CARİ AÇIK İÇİN EK TEDBİRLER GEREKİYOR
Türk ekonomisinin daha rekabetçi olması için cari açığın azaltılması gerektiğine vurgu yapan ekonomistler, cari açığı 1 puan indirmek için TL’de yüzde 2’lik değer kaybı gerektiğine vurgu yapıyor. Erdoğan’ın ekonomi modeliyle ortaya çıkan yapısal sorunların Türkiye Cumhuriyet Merkez Bankası’nın (TCMB) rezervlerini eksiye düşürdüğü, Türkiye’nin negatif reel faiziyle cari açığın finanse edilemeyeceğine dikkat çekiyor.
HERŞEY 2023 SEÇİMLERİ İÇİN
2023 seçimleri öncesi ihracatın düşmesi üretimin azalması anlamına geliyor. Bunun da işsizliği arttırmasından korkan Saray yönetimi, çarkların dönmesi için 18.60 lira seviyesinde tuttuğu doları bırakması gerekiyor. Doları bıraktığında ise Kur Korumalı Mevduat sisteminde (KKM) parası olanlara Hazine ve Merkez Bankası’nın ödediği 155 milyar liralık kur farkının 250 milyar liraya fırlamasından endişe ediliyor.
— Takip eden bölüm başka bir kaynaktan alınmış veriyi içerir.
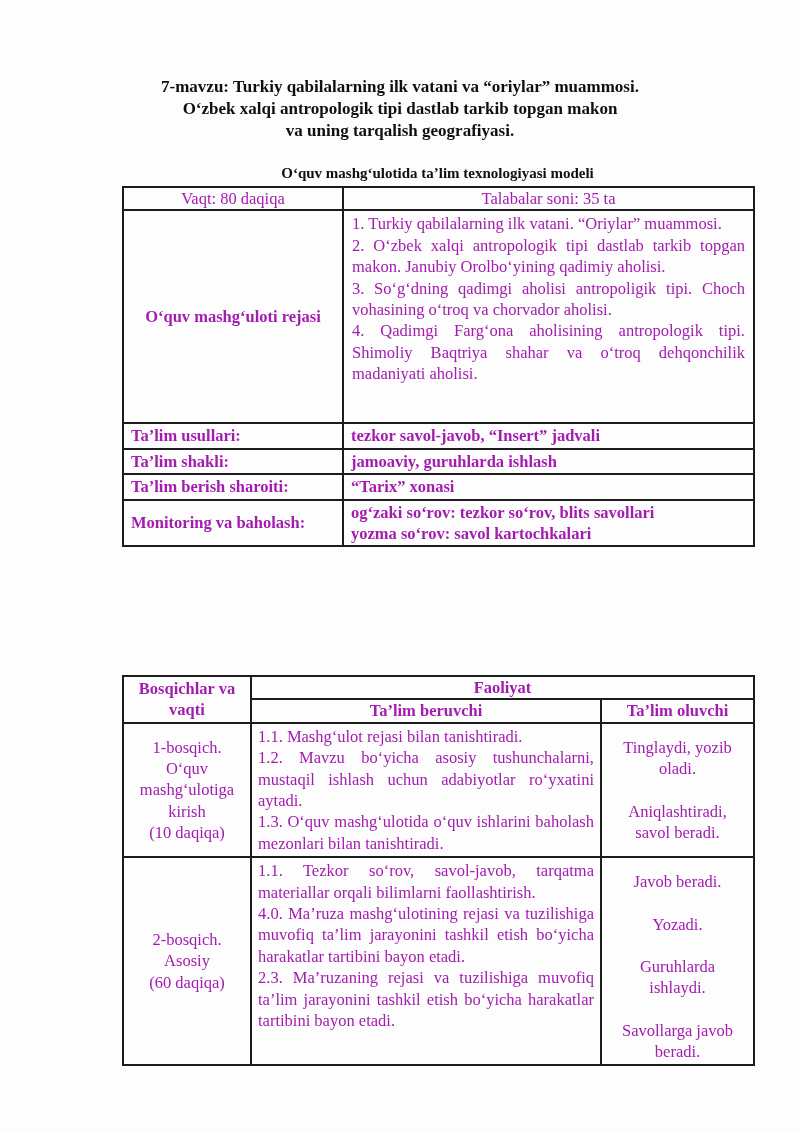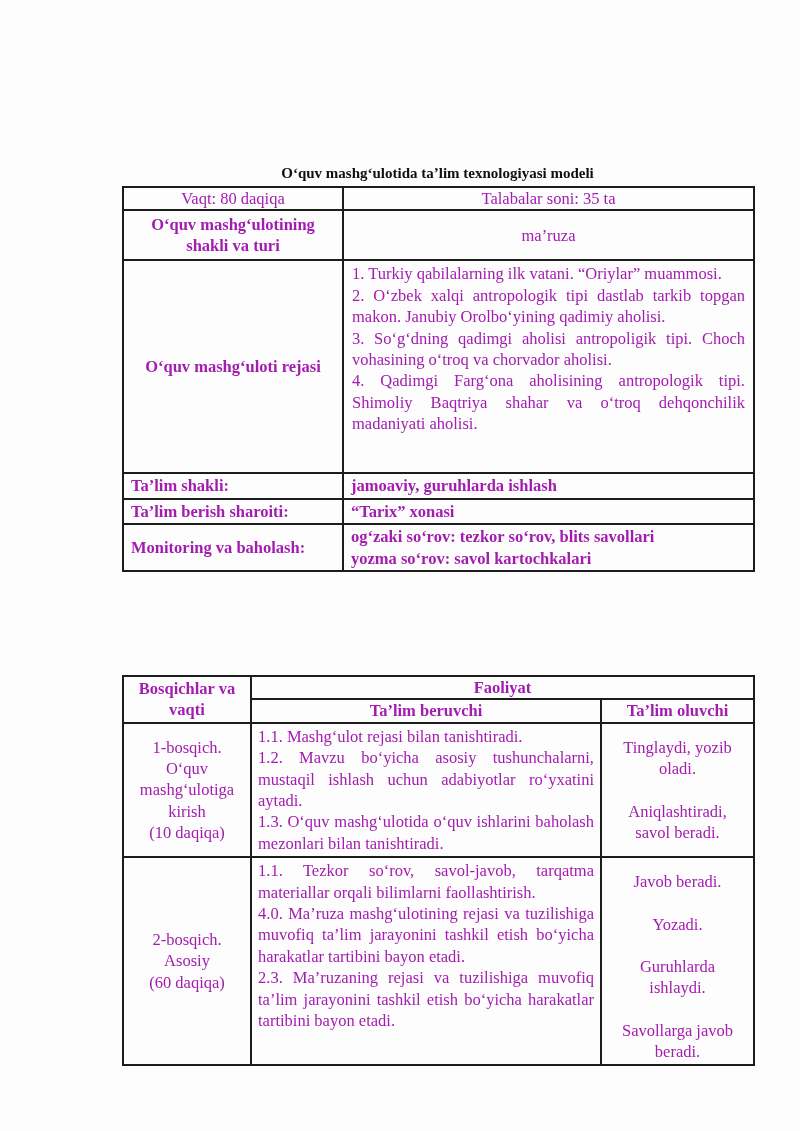--- a/index.html
+++ b/index.html
@@ -73,46 +73,50 @@
   .learner-cell { text-align: center; padding: 1px 8px; }
   .learner-item { margin-bottom: 21px; margin-top: 12px; }
   .learner-item:last-child { margin-bottom: 0; }
   .teacher-cell { padding: 2px 6px; }
 </style>
 </head>
 <body>
 
 <div class="page">
 
+  <div class="doc-title">
+    <div>7-mavzu: Turkiy qabilalarning ilk vatani va “oriylar” muammosi.</div>
+    <div>Oʻzbek xalqi antropologik tipi dastlab tarkib topgan makon</div>
+    <div>va uning tarqalish geografiyasi.</div>
+  </div>
 
   <div class="doc-subtitle">Oʻquv mashgʻulotida taʼlim texnologiyasi modeli</div>
 
   <table class="t-model">
     <colgroup>
         <col style="width:220px">
         <col style="width:411px">
       </colgroup>
     <tbody>
         <tr class="t1-r1">
       <td class="c">Vaqt: 80 daqiqa</td>
       <td class="c">Talabalar soni: 35 ta</td>
     </tr>
-    <tr class="t1-r2">
-      <td class="c b prewrap">Oʻquv mashgʻulotining
-shakli va turi</td>
-      <td class="c">maʼruza</td>
-    </tr>
     <tr class="t1-r3">
       <td class="c b">Oʻquv mashgʻuloti rejasi</td>
       <td class="top plan-cell">
         <div class="para">1. Turkiy qabilalarning ilk vatani. “Oriylar” muammosi.</div>
         <div class="para">2. Oʻzbek xalqi antropologik tipi dastlab tarkib topgan makon. Janubiy Orolboʻyining qadimiy aholisi.</div>
         <div class="para">3. Soʻgʻdning qadimgi aholisi antropoligik tipi. Choch vohasining oʻtroq va chorvador aholisi.</div>
         <div class="para">4. Qadimgi Fargʻona aholisining antropologik tipi. Shimoliy Baqtriya shahar va oʻtroq dehqonchilik madaniyati aholisi.</div>
       </td>
+    </tr>
+    <tr class="t1-rs">
+      <td class="b">Taʼlim usullari:</td>
+      <td class="b">tezkor savol-javob, “Insert” jadvali</td>
     </tr>
     <tr class="t1-rs">
       <td class="b">Taʼlim shakli:</td>
       <td class="b">jamoaviy, guruhlarda ishlash</td>
     </tr>
     <tr class="t1-rs">
       <td class="b">Taʼlim berish sharoiti:</td>
       <td class="b">“Tarix” xonasi</td>
     </tr>
     <tr class="t1-r9">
Ekonomide ‘Doluya koysan almıyor, boşa koysan dolmuyor’ hali yaşanıyor.
DOLARI FRENLESE İŞSİZLİK ARTIYOR, KURU YÜKSELTSE HAZİNE AÇIK VERİYOR
Özetle Erdoğan’ın ekonomi modeli 1 yıl geçmeden çıkmaza girdi. Ya doları frenlenmeye devam ederek ihracatın düşmesine, işsizliğin artmasına göz yumulacak. Ya da ihracatçının istediği 20.64 liraya çıkmasına izin verilecek. Bu durumda da Hazine’nin açığı katlanacak. Merkez’in eksi 52 milyar dolarlık net rezervi daha da eriyecek.